[[ Data under study open ]]

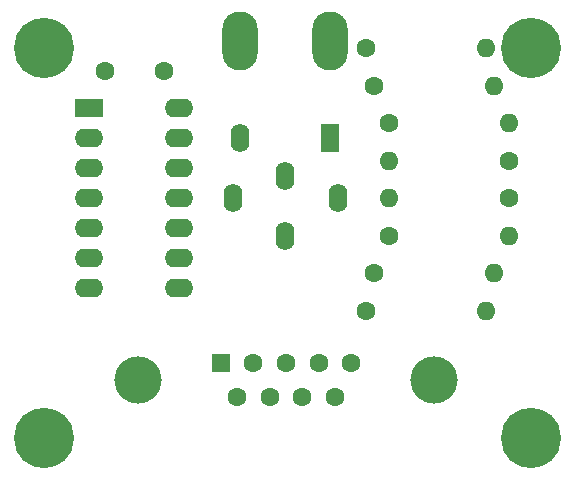
<source format=gts>
%TF.GenerationSoftware,KiCad,Pcbnew,(5.1.8)-1*%
%TF.CreationDate,2021-01-13T01:48:42+01:00*%
%TF.ProjectId,D32 Joystick Adapter,44333220-4a6f-4797-9374-69636b204164,rev?*%
%TF.SameCoordinates,Original*%
%TF.FileFunction,Soldermask,Top*%
%TF.FilePolarity,Negative*%
%FSLAX46Y46*%
G04 Gerber Fmt 4.6, Leading zero omitted, Abs format (unit mm)*
G04 Created by KiCad (PCBNEW (5.1.8)-1) date 2021-01-13 01:48:42*
%MOMM*%
%LPD*%
G01*
G04 APERTURE LIST*
%ADD10O,1.600000X2.400000*%
%ADD11O,3.000000X5.000000*%
%ADD12R,1.600000X2.400000*%
%ADD13C,5.100000*%
%ADD14R,1.600000X1.600000*%
%ADD15C,1.600000*%
%ADD16C,4.000000*%
%ADD17O,1.600000X1.600000*%
%ADD18R,2.400000X1.600000*%
%ADD19O,2.400000X1.600000*%
G04 APERTURE END LIST*
D10*
%TO.C,J1*%
X122682000Y-86360000D03*
X118872000Y-83185000D03*
D11*
X126492000Y-74930000D03*
X118872000Y-74930000D03*
D10*
X118237000Y-88265000D03*
X122682000Y-91440000D03*
X127127000Y-88265000D03*
D12*
X126492000Y-83185000D03*
%TD*%
D13*
%TO.C,M1*%
X102235000Y-108585000D03*
%TD*%
D14*
%TO.C,J2*%
X117200000Y-102235000D03*
D15*
X119970000Y-102235000D03*
X122740000Y-102235000D03*
X125510000Y-102235000D03*
X128280000Y-102235000D03*
X118585000Y-105075000D03*
X121355000Y-105075000D03*
X124125000Y-105075000D03*
X126895000Y-105075000D03*
D16*
X110240000Y-103655000D03*
X135240000Y-103655000D03*
%TD*%
D13*
%TO.C,M2*%
X143510000Y-108585000D03*
%TD*%
%TO.C,M3*%
X143510000Y-75565000D03*
%TD*%
%TO.C,M4*%
X102235000Y-75565000D03*
%TD*%
D17*
%TO.C,R1*%
X139700000Y-97790000D03*
D15*
X129540000Y-97790000D03*
%TD*%
%TO.C,R2*%
X129540000Y-75565000D03*
D17*
X139700000Y-75565000D03*
%TD*%
D15*
%TO.C,R3*%
X130175000Y-78740000D03*
D17*
X140335000Y-78740000D03*
%TD*%
%TO.C,R4*%
X131445000Y-85090000D03*
D15*
X141605000Y-85090000D03*
%TD*%
D17*
%TO.C,R5*%
X140335000Y-94615000D03*
D15*
X130175000Y-94615000D03*
%TD*%
%TO.C,R6*%
X131445000Y-81915000D03*
D17*
X141605000Y-81915000D03*
%TD*%
D15*
%TO.C,R7*%
X131445000Y-91440000D03*
D17*
X141605000Y-91440000D03*
%TD*%
%TO.C,R8*%
X131445000Y-88265000D03*
D15*
X141605000Y-88265000D03*
%TD*%
D18*
%TO.C,U1*%
X106045000Y-80645000D03*
D19*
X113665000Y-95885000D03*
X106045000Y-83185000D03*
X113665000Y-93345000D03*
X106045000Y-85725000D03*
X113665000Y-90805000D03*
X106045000Y-88265000D03*
X113665000Y-88265000D03*
X106045000Y-90805000D03*
X113665000Y-85725000D03*
X106045000Y-93345000D03*
X113665000Y-83185000D03*
X106045000Y-95885000D03*
X113665000Y-80645000D03*
%TD*%
D15*
%TO.C,C1*%
X112395000Y-77470000D03*
X107395000Y-77470000D03*
%TD*%
M02*

</source>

[[ Data under study closed ]]

> To do
Using the records above, pull out each line where the word "KiCad" occurs.

> Task response
%TF.GenerationSoftware,KiCad,Pcbnew,(5.1.8)-1*%
G04 Created by KiCad (PCBNEW (5.1.8)-1) date 2021-01-13 01:48:42*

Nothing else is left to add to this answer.